___ Records supplied ___
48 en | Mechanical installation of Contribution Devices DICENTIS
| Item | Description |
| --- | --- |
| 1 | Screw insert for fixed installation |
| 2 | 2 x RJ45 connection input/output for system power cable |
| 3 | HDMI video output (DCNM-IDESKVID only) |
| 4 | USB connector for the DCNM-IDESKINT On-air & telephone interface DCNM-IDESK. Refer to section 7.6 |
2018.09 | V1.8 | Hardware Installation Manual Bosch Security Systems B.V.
___
___ Records supplied ___
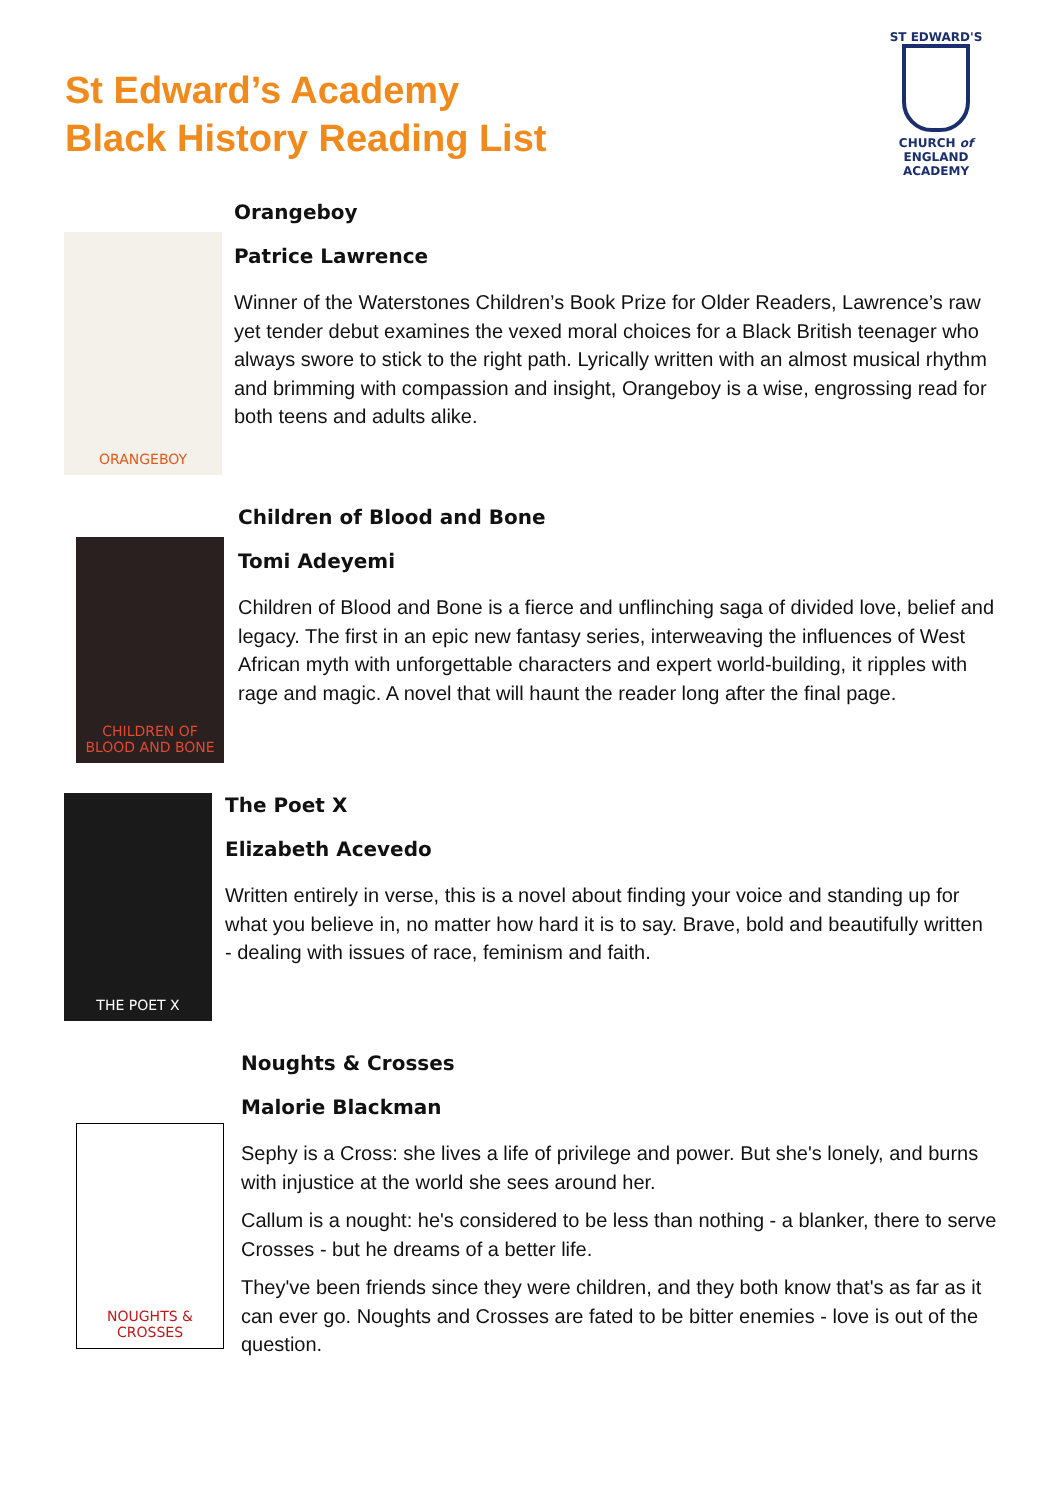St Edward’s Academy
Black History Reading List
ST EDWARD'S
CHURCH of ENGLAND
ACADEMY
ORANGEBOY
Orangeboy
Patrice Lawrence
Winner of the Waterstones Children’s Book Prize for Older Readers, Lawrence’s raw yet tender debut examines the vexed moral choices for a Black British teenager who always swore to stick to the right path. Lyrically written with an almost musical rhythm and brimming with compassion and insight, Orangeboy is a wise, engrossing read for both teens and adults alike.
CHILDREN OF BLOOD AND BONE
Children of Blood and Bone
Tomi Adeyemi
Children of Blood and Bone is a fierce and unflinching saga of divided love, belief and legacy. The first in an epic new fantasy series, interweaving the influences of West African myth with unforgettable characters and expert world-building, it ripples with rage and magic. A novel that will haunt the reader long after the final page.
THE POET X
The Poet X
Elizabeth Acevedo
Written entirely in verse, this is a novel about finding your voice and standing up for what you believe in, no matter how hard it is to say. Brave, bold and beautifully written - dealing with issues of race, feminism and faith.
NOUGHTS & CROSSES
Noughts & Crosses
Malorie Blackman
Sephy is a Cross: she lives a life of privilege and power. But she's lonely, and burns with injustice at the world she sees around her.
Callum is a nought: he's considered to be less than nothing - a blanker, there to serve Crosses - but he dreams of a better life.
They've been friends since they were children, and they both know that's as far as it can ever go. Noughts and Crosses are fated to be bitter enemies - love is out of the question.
___
___ Records supplied ___
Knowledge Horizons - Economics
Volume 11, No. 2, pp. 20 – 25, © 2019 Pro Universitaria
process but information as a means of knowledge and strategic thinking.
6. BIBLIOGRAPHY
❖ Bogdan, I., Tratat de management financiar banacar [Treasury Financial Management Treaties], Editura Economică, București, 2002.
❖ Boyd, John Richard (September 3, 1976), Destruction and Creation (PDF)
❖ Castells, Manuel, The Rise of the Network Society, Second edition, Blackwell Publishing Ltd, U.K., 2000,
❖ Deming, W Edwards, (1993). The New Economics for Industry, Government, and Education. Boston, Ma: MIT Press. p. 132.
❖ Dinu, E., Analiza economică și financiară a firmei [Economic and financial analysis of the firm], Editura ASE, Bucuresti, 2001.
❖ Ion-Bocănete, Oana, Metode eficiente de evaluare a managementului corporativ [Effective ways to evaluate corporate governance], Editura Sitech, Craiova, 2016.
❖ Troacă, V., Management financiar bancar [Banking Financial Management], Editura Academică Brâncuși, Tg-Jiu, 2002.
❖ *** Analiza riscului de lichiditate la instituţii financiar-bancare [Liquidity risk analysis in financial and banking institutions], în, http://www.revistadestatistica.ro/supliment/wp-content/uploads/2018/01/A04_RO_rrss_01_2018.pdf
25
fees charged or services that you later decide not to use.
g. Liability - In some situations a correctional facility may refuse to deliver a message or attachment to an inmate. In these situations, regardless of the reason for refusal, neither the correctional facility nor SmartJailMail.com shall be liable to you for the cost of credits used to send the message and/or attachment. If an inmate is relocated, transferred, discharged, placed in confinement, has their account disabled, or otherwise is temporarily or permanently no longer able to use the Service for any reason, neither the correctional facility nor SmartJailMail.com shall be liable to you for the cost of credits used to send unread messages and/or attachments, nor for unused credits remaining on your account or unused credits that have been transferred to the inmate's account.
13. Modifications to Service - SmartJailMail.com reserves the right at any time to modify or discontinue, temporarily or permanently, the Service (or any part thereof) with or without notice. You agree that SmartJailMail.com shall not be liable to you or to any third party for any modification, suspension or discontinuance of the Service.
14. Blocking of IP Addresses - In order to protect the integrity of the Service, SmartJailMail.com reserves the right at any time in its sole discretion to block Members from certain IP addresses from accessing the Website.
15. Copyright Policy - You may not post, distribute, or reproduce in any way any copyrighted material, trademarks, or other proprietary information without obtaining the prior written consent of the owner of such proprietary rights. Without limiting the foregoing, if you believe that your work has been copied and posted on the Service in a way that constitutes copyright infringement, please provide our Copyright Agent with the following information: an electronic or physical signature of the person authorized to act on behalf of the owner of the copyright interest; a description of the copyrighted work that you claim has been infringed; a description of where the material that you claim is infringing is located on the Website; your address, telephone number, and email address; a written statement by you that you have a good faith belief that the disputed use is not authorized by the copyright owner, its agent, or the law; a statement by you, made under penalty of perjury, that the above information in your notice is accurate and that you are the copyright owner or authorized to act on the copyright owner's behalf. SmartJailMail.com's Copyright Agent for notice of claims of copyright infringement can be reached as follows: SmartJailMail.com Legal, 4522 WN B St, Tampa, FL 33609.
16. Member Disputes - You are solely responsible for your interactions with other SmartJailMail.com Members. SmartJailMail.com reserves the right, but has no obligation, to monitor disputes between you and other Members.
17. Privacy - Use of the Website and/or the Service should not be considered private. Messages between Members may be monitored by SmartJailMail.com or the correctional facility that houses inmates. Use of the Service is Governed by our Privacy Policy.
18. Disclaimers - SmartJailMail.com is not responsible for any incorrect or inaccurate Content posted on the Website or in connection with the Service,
___
Extract, from the material above, each line holding the word "Economics".

Written solution —
Knowledge Horizons - Economics
❖ Deming, W Edwards, (1993). The New Economics for Industry, Government, and Education. Boston, Ma: MIT Press. p. 132.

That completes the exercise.